Security Issue

[H.S.]

Walton Hoops wrote:
> I could use some help from the Ubuntu wizards out there.
> I run a home server, using Ubuntu 8.10.  It very low traffic, with most of
> the traffic being e-mail.  Last night, over the course of an hour it
> recorded roughly 8 GB (4 up and 4 down) of traffic over the course of 2
> hours (monitoring with vnstat) and then dropped back to normal. Looking at
> the logs, the traffic did not come through apache, sendmail,or SSH.  Judging
> from the fact that the up/down are equal, I'm guessing I've was used as a
> proxy for something (I don't have a proxy server installed), but I know not
> what.  So, I have two questions.
> 1.) Any suggestions on how to further investigate this?  At this point I'm
> at a loss.
> 2.) How would you suggest further hardening my security, since it seems it
> was compromised? I use Firestarter to lock down my ports, Fail2Ban to stop
> those pesky SSH brute force attacks, and Snort to keep an eye out for other
> attacks.
> Any input would be appreciated.
> Walton
> 
> 

I am no security expert, but I would suggest you take out the network
cable of that machine till you are sure it has not been compromised.

Are there other machines on this network?

-- 

Please reply to this list only. I read this list on its corresponding
newsgroup on gmane.org. Replies sent to my email address are just
filtered to a folder in my mailbox and get periodically deleted without
ever having been read.

Data under study
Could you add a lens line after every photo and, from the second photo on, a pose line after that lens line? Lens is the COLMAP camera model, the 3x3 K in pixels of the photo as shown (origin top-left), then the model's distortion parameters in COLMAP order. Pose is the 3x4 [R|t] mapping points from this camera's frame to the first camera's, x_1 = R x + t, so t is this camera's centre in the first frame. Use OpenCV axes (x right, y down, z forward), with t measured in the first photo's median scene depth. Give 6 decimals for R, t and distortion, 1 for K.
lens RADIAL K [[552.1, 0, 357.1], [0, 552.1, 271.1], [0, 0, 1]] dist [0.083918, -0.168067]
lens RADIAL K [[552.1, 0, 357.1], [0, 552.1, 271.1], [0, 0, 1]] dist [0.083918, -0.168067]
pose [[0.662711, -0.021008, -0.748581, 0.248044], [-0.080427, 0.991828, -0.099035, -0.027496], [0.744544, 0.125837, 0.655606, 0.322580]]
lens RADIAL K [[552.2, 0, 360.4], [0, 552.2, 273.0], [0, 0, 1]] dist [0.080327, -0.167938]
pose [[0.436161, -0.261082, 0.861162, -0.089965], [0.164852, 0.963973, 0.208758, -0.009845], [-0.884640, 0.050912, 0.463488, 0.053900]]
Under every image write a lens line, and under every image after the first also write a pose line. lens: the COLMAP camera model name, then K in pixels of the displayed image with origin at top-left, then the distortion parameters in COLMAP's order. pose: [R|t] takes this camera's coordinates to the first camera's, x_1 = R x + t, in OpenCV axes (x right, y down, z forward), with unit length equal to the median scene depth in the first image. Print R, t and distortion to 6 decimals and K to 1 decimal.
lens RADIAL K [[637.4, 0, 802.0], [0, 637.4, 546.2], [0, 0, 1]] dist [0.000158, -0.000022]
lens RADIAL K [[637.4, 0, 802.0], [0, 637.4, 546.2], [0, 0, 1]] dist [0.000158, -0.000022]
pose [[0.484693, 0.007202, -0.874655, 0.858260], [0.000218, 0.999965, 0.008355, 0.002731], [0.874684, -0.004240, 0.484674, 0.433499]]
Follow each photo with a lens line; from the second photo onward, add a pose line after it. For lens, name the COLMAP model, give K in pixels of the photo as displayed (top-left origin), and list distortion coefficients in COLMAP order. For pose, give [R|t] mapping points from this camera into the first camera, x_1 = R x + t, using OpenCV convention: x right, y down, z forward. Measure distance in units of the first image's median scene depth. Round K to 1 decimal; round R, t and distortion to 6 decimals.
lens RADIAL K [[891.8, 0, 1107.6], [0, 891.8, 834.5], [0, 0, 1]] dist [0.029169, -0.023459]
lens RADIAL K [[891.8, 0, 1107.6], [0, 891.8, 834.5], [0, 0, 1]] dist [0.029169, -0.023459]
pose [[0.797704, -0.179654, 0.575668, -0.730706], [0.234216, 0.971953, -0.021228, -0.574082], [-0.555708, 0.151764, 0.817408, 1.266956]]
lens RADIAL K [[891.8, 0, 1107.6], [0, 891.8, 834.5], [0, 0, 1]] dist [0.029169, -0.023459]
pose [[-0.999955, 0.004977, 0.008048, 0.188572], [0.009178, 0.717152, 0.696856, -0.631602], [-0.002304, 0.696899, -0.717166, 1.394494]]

Work request
Copy out the stretch of the Ubuntu server security thread from "Please reply to" through "having been read.", swapping "mailbox" for "inbox".

The completed task
Please reply to this list only. I read this list on its corresponding
newsgroup on gmane.org. Replies sent to my email address are just
filtered to a folder in my inbox and get periodically deleted without
ever having been read.